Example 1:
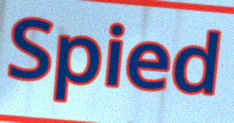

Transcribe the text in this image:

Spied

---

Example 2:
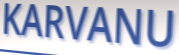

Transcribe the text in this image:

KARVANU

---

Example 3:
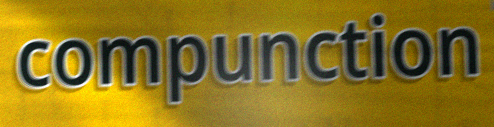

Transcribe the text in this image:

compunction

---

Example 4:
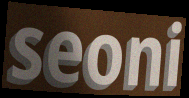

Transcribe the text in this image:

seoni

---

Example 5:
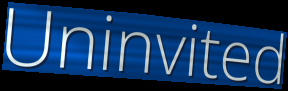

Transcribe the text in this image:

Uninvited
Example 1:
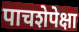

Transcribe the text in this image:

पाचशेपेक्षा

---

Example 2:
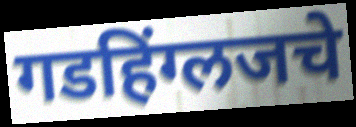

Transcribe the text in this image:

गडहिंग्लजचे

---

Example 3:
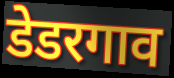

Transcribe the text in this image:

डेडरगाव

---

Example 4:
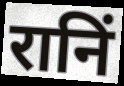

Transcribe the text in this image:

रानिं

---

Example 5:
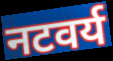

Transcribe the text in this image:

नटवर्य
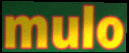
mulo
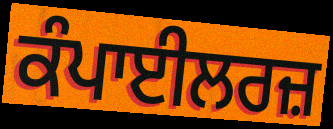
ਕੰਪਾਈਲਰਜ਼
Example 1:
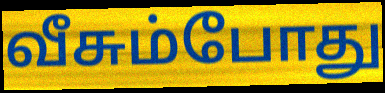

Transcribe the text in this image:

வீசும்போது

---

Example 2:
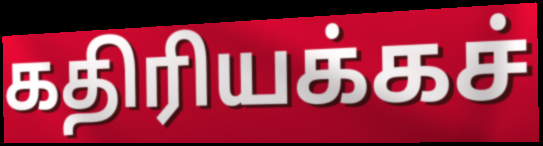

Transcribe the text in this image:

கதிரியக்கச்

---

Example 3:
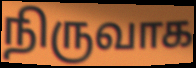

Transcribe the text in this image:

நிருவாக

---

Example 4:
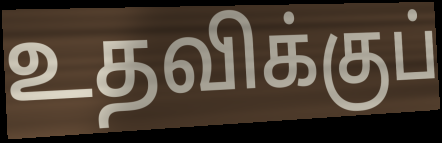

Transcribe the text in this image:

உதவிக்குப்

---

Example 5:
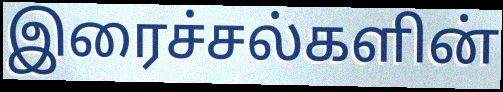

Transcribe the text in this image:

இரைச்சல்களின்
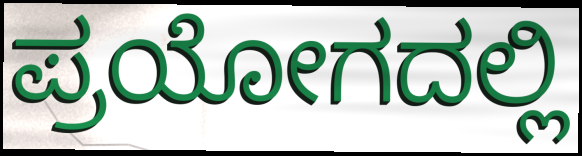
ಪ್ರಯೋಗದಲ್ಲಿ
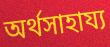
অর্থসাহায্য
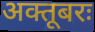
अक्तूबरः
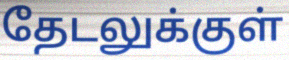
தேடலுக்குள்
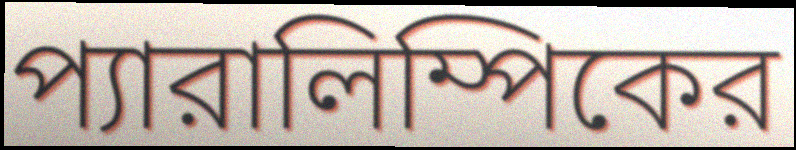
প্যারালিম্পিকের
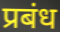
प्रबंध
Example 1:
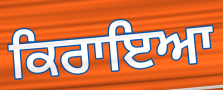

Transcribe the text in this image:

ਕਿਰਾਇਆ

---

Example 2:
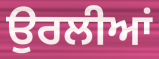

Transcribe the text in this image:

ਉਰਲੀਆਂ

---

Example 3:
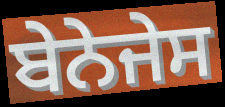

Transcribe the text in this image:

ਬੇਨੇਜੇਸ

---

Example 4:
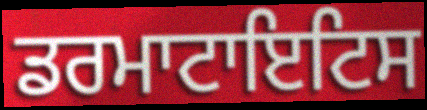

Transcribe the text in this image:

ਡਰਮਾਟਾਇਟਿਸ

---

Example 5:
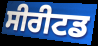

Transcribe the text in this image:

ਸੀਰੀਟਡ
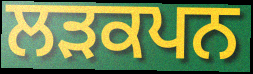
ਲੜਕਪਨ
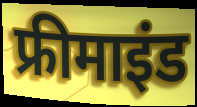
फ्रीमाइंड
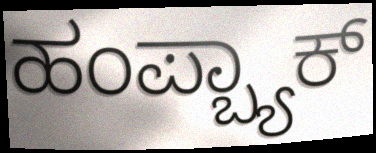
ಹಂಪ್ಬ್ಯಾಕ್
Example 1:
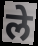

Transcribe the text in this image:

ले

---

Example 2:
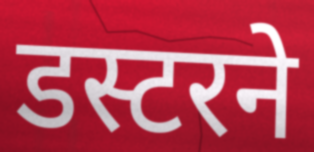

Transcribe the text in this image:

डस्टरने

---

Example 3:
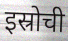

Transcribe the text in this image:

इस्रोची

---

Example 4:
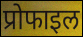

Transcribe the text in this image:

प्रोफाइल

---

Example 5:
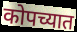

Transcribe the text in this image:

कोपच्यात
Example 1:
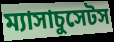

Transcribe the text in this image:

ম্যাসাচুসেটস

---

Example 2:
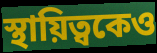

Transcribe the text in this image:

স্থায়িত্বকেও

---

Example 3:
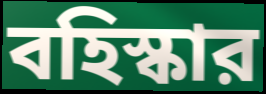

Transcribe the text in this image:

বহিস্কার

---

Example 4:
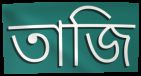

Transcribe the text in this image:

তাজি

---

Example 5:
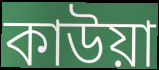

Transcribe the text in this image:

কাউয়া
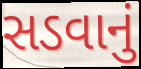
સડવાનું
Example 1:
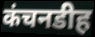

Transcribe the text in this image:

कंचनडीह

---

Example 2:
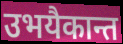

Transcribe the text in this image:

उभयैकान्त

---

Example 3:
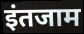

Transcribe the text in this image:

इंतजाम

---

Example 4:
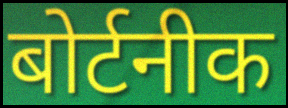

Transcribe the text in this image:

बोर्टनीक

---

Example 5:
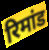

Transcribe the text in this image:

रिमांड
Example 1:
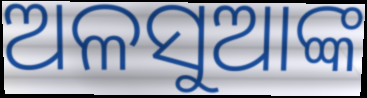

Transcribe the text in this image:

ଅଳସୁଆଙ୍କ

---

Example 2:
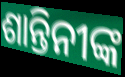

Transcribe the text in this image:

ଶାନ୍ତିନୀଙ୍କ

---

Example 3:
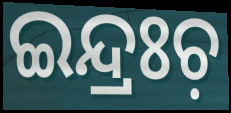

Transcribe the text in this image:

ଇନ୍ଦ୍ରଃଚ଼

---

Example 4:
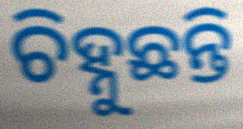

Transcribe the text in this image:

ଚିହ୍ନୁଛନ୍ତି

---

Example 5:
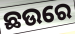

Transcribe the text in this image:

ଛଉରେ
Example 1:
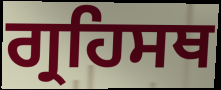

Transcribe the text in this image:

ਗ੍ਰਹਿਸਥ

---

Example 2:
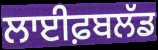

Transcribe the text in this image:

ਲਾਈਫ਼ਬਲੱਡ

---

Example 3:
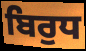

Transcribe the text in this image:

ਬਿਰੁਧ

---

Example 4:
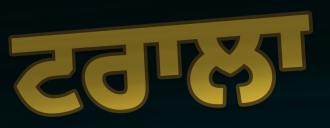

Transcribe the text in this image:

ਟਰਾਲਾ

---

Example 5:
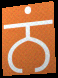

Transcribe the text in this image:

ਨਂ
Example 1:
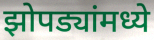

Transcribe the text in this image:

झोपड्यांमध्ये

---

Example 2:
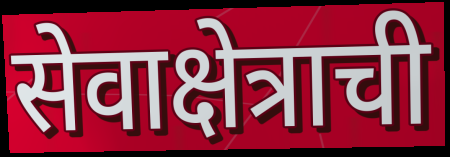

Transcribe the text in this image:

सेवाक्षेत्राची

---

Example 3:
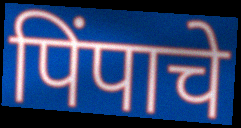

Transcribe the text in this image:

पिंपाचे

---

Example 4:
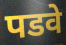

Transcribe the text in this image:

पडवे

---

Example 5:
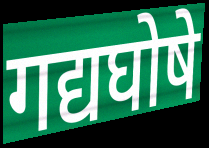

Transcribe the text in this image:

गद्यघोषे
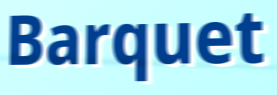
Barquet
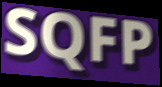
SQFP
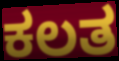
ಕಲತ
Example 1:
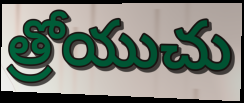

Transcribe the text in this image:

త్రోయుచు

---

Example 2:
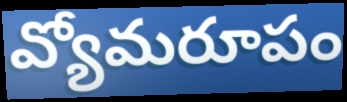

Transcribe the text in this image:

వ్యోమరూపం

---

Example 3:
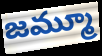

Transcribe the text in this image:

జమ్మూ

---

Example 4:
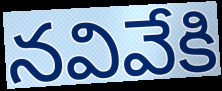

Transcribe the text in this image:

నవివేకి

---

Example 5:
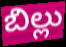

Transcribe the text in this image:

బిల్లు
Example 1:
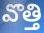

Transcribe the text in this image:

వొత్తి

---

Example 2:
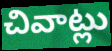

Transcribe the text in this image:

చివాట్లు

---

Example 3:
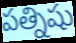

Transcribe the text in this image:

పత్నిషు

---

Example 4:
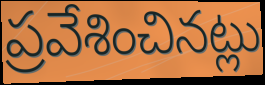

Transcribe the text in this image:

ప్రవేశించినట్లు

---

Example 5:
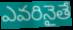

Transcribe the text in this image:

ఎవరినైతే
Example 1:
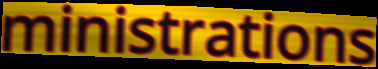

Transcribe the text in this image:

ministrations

----

* _DIRECTIONS FOR THIS TASK_
Print the data once more without any change, skipping each picture.

* _RESULT OF THE TASK_
Example 1:

Transcribe the text in this image:

Spied

---

Example 2:

Transcribe the text in this image:

KARVANU

---

Example 3:

Transcribe the text in this image:

compunction

---

Example 4:

Transcribe the text in this image:

seoni

---

Example 5:

Transcribe the text in this image:

Uninvited
Example 1:

Transcribe the text in this image:

पाचशेपेक्षा

---

Example 2:

Transcribe the text in this image:

गडहिंग्लजचे

---

Example 3:

Transcribe the text in this image:

डेडरगाव

---

Example 4:

Transcribe the text in this image:

रानिं

---

Example 5:

Transcribe the text in this image:

नटवर्य
mulo
ਕੰਪਾਈਲਰਜ਼
Example 1:

Transcribe the text in this image:

வீசும்போது

---

Example 2:

Transcribe the text in this image:

கதிரியக்கச்

---

Example 3:

Transcribe the text in this image:

நிருவாக

---

Example 4:

Transcribe the text in this image:

உதவிக்குப்

---

Example 5:

Transcribe the text in this image:

இரைச்சல்களின்
ಪ್ರಯೋಗದಲ್ಲಿ
অর্থসাহায্য
अक्तूबरः
தேடலுக்குள்
প্যারালিম্পিকের
प्रबंध
Example 1:

Transcribe the text in this image:

ਕਿਰਾਇਆ

---

Example 2:

Transcribe the text in this image:

ਉਰਲੀਆਂ

---

Example 3:

Transcribe the text in this image:

ਬੇਨੇਜੇਸ

---

Example 4:

Transcribe the text in this image:

ਡਰਮਾਟਾਇਟਿਸ

---

Example 5:

Transcribe the text in this image:

ਸੀਰੀਟਡ
ਲੜਕਪਨ
फ्रीमाइंड
ಹಂಪ್ಬ್ಯಾಕ್
Example 1:

Transcribe the text in this image:

ले

---

Example 2:

Transcribe the text in this image:

डस्टरने

---

Example 3:

Transcribe the text in this image:

इस्रोची

---

Example 4:

Transcribe the text in this image:

प्रोफाइल

---

Example 5:

Transcribe the text in this image:

कोपच्यात
Example 1:

Transcribe the text in this image:

ম্যাসাচুসেটস

---

Example 2:

Transcribe the text in this image:

স্থায়িত্বকেও

---

Example 3:

Transcribe the text in this image:

বহিস্কার

---

Example 4:

Transcribe the text in this image:

তাজি

---

Example 5:

Transcribe the text in this image:

কাউয়া
સડવાનું
Example 1:

Transcribe the text in this image:

कंचनडीह

---

Example 2:

Transcribe the text in this image:

उभयैकान्त

---

Example 3:

Transcribe the text in this image:

इंतजाम

---

Example 4:

Transcribe the text in this image:

बोर्टनीक

---

Example 5:

Transcribe the text in this image:

रिमांड
Example 1:

Transcribe the text in this image:

ଅଳସୁଆଙ୍କ

---

Example 2:

Transcribe the text in this image:

ଶାନ୍ତିନୀଙ୍କ

---

Example 3:

Transcribe the text in this image:

ଇନ୍ଦ୍ରଃଚ଼

---

Example 4:

Transcribe the text in this image:

ଚିହ୍ନୁଛନ୍ତି

---

Example 5:

Transcribe the text in this image:

ଛଉରେ
Example 1:

Transcribe the text in this image:

ਗ੍ਰਹਿਸਥ

---

Example 2:

Transcribe the text in this image:

ਲਾਈਫ਼ਬਲੱਡ

---

Example 3:

Transcribe the text in this image:

ਬਿਰੁਧ

---

Example 4:

Transcribe the text in this image:

ਟਰਾਲਾ

---

Example 5:

Transcribe the text in this image:

ਨਂ
Example 1:

Transcribe the text in this image:

झोपड्यांमध्ये

---

Example 2:

Transcribe the text in this image:

सेवाक्षेत्राची

---

Example 3:

Transcribe the text in this image:

पिंपाचे

---

Example 4:

Transcribe the text in this image:

पडवे

---

Example 5:

Transcribe the text in this image:

गद्यघोषे
Barquet
SQFP
ಕಲತ
Example 1:

Transcribe the text in this image:

త్రోయుచు

---

Example 2:

Transcribe the text in this image:

వ్యోమరూపం

---

Example 3:

Transcribe the text in this image:

జమ్మూ

---

Example 4:

Transcribe the text in this image:

నవివేకి

---

Example 5:

Transcribe the text in this image:

బిల్లు
Example 1:

Transcribe the text in this image:

వొత్తి

---

Example 2:

Transcribe the text in this image:

చివాట్లు

---

Example 3:

Transcribe the text in this image:

పత్నిషు

---

Example 4:

Transcribe the text in this image:

ప్రవేశించినట్లు

---

Example 5:

Transcribe the text in this image:

ఎవరినైతే
Example 1:

Transcribe the text in this image:

ministrations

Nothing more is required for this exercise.